“No,” Bardek replied, while he watched her out of half-closed eyes; “I do not say so much. I think she do not know what she do. But she is vairy interested—oh, vairy interested—in the nice young man. She do not like him? Oh, no! But she go, and go; and she talk and she write. In all the great big world there is but one reason for that. The little roots of the weeds, zey shove and push and work and zey do not know why, but one day zey come out where is water; and zen zey know why.”
“It is terrible!” the words escaped Gorgas involuntarily. It gave her an inexpressible sensation of illness to think of mon capitaine at the mercy of so irresistible a force.
“Oh, no!” laughed Bardek; “it is not terrible. No! It is vairy wonderful and le bon Dieu, he has made it so!”
Le bon Dieu! Ah, no! It could not be from heaven, or why should the very thought of it torment her?
She went home to nights of acute distress and days of smiling mockery. She listened to all sorts of inquiries about her health, parried the questions with vague fibbings; but she knew the cause of the storm that raged within.
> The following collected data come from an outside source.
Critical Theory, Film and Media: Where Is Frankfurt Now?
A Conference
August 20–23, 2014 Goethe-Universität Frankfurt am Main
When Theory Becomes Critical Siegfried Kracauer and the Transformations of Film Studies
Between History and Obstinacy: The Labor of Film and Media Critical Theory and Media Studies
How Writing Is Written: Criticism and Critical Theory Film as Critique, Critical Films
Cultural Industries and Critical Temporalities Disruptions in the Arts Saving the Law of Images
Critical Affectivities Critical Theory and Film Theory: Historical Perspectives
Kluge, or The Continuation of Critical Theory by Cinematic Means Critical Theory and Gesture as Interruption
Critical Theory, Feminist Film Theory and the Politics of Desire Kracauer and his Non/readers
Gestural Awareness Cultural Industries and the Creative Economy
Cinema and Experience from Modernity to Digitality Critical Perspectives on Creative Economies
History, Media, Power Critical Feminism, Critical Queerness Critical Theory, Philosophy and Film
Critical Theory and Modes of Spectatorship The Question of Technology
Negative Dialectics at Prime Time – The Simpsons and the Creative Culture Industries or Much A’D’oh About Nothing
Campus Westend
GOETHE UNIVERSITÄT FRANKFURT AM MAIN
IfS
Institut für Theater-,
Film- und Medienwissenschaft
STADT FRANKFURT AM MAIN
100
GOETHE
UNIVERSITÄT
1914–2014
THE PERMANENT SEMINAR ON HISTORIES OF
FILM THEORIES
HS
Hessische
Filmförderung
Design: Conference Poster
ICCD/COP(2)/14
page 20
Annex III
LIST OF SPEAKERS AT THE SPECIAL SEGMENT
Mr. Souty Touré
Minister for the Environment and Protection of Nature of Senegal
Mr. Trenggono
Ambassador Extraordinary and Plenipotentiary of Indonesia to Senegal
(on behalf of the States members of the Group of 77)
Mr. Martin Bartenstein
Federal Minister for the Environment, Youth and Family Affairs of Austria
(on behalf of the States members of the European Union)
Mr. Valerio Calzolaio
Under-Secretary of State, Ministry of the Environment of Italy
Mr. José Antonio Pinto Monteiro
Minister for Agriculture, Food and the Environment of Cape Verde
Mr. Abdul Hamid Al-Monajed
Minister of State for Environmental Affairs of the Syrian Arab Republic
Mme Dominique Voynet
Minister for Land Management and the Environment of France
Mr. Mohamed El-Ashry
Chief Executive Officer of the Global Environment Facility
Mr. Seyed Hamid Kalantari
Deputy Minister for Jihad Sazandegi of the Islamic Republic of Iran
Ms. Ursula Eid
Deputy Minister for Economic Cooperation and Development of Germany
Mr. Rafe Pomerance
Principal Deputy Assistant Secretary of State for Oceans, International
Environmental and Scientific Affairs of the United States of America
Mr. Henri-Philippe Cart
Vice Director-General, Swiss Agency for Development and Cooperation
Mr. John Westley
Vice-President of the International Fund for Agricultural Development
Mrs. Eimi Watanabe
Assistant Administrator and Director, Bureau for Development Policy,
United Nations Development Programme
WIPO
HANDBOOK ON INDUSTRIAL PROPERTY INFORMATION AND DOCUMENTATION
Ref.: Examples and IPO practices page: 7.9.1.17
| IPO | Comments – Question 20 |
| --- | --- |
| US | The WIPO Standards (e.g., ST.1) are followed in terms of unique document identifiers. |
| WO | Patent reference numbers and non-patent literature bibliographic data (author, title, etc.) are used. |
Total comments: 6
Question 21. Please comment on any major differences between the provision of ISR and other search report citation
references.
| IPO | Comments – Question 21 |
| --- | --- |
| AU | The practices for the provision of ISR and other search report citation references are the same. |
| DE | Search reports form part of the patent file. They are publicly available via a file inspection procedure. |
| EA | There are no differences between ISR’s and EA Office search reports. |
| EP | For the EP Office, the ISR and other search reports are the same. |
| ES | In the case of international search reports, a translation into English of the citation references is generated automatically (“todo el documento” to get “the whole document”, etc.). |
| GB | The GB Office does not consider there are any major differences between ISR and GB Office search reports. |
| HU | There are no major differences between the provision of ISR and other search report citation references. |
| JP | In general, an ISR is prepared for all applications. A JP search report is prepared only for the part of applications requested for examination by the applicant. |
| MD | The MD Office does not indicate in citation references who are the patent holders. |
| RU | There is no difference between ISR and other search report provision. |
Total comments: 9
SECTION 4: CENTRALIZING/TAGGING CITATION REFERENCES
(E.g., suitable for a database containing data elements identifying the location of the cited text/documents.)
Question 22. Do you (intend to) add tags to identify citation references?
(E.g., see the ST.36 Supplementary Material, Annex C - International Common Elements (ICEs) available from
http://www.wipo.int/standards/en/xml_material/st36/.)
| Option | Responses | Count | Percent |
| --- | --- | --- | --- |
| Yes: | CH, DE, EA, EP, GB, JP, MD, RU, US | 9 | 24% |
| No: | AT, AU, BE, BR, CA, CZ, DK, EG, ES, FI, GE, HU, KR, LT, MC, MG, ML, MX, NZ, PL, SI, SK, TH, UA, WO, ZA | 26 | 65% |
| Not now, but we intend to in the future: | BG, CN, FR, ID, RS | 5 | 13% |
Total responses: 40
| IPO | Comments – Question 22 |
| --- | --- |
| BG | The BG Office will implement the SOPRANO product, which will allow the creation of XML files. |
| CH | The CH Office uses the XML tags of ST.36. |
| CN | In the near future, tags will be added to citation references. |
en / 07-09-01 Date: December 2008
Then came a night of resignation. She surprised herself—and blamed herself, too—at her easy recovery. What powers of adaptability we have! The deepest grief is, somehow, assuaged. If it was to be; it was to be. She found herself, one day, laughing at herself. A fortnight later, she was lost in the preparation for her graduation from The Misses Warren’s Select French and English School for Young Ladies. The sorrows of seventeen are not fatal. Yes; she was quite herself now, marvelling only occasionally at the turbulence that had shaken her.
And therein she deceived herself, as all of us continually do. She was quite her serene self—so she thought. We know so little about ourselves, about what we think, about what we want, even about what we are doing. We talk much—confidently; we declaim, make speeches, deny vehemently, or affirm with hand upraised: but deep within us, like a Hidden River, flows the unconscious life. When it wells to the surface we know it for the first time, cry out in fear, or exult. When it subsides we say, “It is not there!” We are poor witnesses, with all our boastings and modesties, poor witnesses either for or against ourselves.
“I wonder where my roots are going?” Gorgas asked herself. For answer she dropped the consideration of the width of ribbon she would wear on her graduation dress and sat down to write a letter to Allen Blynn. It was a burst of personal confession—the Hidden River was welling very, very near the surface!—and most particularly she told him about the “Brass Image,” and warned him. Then she read it over and destroyed it.
“Oh, I guess I’m not brassy enough,” she said and shook her head.